### [JOB ITEM]
Copy the material word for word, starting at its first line and ending with the line that contains "当サイトは、商品の情報に関して三菱アセット・ブレインズ株式会社", including that line.

Collected data
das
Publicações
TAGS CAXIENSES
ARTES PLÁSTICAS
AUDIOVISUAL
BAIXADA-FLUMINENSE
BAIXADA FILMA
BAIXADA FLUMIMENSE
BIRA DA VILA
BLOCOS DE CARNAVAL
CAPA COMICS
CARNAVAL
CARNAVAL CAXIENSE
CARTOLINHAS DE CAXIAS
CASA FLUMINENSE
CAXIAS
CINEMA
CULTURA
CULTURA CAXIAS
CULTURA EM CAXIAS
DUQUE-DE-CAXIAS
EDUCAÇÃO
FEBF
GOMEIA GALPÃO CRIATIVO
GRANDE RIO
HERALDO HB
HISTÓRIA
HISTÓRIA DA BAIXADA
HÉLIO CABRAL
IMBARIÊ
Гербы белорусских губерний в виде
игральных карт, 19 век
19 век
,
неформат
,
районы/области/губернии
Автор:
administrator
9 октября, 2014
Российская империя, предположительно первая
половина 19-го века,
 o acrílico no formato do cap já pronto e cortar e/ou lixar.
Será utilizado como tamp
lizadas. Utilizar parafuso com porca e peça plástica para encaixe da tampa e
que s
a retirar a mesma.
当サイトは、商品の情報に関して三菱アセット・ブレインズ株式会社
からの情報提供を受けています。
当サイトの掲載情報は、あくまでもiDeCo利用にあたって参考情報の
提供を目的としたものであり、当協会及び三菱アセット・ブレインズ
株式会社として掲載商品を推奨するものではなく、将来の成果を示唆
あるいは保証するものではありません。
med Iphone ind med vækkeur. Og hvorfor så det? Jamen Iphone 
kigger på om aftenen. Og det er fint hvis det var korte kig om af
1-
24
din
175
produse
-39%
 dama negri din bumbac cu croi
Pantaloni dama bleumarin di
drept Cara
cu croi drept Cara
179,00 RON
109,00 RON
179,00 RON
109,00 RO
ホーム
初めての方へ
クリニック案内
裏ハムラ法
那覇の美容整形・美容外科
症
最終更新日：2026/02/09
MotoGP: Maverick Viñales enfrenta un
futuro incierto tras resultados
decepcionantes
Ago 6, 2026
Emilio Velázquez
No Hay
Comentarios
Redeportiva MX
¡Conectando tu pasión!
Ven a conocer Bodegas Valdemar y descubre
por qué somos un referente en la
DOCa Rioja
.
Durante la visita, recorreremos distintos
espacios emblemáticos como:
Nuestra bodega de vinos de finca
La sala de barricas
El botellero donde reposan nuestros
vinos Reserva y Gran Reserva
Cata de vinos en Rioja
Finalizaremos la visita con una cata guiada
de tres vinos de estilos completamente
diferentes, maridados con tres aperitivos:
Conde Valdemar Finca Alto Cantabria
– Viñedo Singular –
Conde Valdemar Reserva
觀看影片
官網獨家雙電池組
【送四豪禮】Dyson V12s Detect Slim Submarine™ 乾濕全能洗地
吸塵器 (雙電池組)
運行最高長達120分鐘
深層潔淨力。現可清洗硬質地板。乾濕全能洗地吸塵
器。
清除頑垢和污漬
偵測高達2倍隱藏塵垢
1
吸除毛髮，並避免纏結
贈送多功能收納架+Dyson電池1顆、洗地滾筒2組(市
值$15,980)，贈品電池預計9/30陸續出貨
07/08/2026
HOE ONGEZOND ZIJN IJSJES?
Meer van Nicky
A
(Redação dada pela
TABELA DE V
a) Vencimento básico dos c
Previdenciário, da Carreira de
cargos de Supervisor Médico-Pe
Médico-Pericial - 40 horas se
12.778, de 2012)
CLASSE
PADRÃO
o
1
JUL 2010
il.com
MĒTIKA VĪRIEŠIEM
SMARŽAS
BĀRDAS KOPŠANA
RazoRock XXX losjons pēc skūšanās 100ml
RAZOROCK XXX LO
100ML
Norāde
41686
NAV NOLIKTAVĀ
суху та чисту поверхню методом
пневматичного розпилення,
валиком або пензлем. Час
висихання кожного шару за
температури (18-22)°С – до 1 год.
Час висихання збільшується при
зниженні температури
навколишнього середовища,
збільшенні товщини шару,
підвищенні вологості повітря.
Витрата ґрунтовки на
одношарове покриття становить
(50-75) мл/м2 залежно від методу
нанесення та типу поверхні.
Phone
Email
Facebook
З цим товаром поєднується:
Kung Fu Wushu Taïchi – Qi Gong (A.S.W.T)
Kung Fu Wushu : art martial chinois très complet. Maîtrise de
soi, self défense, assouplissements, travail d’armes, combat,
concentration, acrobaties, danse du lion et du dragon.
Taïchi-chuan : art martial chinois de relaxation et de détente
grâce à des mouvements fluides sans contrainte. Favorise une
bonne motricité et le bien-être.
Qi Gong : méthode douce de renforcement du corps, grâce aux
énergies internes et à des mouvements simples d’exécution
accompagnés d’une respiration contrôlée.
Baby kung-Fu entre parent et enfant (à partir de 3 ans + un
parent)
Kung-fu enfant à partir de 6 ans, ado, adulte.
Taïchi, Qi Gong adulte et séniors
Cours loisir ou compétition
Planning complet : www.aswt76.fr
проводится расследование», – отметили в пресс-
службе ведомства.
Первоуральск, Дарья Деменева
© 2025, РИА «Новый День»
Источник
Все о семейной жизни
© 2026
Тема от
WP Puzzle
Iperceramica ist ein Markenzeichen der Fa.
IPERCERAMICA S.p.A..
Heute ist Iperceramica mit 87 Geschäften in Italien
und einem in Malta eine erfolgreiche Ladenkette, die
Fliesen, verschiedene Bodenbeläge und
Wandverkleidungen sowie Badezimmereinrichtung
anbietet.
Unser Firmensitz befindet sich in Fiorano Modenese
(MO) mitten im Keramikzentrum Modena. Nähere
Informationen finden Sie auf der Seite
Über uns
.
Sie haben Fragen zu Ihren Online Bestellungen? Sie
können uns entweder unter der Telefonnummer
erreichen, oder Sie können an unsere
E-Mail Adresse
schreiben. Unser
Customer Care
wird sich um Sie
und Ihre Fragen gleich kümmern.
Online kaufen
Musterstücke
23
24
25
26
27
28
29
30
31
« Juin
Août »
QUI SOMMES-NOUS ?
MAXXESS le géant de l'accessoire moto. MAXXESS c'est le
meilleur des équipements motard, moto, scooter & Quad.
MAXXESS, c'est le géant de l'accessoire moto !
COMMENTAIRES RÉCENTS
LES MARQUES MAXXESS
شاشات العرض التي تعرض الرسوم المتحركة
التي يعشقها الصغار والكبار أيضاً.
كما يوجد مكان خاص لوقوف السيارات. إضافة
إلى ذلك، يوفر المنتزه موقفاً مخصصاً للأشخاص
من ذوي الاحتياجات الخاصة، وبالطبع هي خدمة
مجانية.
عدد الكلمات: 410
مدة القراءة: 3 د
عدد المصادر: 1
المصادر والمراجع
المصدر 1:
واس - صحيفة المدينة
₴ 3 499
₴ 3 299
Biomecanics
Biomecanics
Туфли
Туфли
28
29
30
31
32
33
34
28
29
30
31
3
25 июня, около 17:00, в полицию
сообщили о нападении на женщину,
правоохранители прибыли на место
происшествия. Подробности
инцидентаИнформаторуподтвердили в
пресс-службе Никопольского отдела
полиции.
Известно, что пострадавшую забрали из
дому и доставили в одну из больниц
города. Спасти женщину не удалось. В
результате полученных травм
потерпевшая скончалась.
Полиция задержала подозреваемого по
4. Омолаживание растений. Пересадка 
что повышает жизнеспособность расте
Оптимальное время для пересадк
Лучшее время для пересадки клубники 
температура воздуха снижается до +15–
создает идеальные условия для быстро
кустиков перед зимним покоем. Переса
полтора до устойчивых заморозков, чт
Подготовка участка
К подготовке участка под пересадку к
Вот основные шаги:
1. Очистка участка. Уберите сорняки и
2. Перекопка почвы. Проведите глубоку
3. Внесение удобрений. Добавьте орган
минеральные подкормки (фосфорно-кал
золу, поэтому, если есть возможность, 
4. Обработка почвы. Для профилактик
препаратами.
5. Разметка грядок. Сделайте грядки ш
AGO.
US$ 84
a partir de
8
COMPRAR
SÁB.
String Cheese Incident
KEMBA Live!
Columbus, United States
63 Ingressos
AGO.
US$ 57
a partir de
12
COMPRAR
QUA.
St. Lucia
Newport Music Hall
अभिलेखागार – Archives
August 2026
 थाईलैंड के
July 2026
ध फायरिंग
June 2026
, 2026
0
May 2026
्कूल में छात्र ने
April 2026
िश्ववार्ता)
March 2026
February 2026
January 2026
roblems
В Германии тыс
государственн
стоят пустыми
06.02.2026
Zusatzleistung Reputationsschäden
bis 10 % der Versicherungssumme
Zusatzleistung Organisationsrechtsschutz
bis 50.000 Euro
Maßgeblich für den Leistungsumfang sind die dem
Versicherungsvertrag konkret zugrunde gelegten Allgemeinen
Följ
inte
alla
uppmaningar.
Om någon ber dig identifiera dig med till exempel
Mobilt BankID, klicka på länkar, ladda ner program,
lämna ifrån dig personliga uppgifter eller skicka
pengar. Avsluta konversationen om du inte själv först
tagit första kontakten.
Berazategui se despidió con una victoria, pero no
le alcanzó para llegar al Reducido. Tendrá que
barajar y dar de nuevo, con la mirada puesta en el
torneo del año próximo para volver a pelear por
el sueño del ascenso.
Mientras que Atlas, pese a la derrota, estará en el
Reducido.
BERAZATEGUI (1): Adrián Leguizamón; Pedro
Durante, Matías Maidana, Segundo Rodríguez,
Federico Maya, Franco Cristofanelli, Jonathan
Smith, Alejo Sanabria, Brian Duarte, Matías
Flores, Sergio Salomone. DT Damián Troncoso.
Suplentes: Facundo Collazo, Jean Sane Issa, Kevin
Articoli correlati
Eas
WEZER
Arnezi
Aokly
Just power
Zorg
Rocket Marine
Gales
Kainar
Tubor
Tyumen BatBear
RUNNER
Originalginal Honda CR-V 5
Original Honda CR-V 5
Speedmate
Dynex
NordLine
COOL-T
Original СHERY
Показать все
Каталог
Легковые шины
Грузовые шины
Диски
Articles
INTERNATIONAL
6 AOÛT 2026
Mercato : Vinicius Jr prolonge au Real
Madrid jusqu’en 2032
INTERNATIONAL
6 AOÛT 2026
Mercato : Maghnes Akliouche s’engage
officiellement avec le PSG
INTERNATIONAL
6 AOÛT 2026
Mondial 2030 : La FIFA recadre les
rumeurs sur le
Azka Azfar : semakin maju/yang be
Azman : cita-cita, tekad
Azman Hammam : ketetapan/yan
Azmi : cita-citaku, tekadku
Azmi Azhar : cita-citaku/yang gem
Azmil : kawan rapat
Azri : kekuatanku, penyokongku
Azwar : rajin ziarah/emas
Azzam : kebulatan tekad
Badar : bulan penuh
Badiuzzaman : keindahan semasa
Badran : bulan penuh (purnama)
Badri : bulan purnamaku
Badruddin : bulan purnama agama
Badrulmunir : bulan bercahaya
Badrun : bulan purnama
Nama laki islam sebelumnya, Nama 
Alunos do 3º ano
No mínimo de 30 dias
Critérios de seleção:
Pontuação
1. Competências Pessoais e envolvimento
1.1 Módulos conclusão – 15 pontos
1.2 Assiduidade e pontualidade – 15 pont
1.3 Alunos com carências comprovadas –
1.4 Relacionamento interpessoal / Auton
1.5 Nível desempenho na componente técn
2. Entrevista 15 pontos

### [TASK RESULT]
das
Publicações
TAGS CAXIENSES
ARTES PLÁSTICAS
AUDIOVISUAL
BAIXADA-FLUMINENSE
BAIXADA FILMA
BAIXADA FLUMIMENSE
BIRA DA VILA
BLOCOS DE CARNAVAL
CAPA COMICS
CARNAVAL
CARNAVAL CAXIENSE
CARTOLINHAS DE CAXIAS
CASA FLUMINENSE
CAXIAS
CINEMA
CULTURA
CULTURA CAXIAS
CULTURA EM CAXIAS
DUQUE-DE-CAXIAS
EDUCAÇÃO
FEBF
GOMEIA GALPÃO CRIATIVO
GRANDE RIO
HERALDO HB
HISTÓRIA
HISTÓRIA DA BAIXADA
HÉLIO CABRAL
IMBARIÊ
Гербы белорусских губерний в виде
игральных карт, 19 век
19 век
,
неформат
,
районы/области/губернии
Автор:
administrator
9 октября, 2014
Российская империя, предположительно первая
половина 19-го века,
 o acrílico no formato do cap já pronto e cortar e/ou lixar.
Será utilizado como tamp
lizadas. Utilizar parafuso com porca e peça plástica para encaixe da tampa e
que s
a retirar a mesma.
当サイトは、商品の情報に関して三菱アセット・ブレインズ株式会社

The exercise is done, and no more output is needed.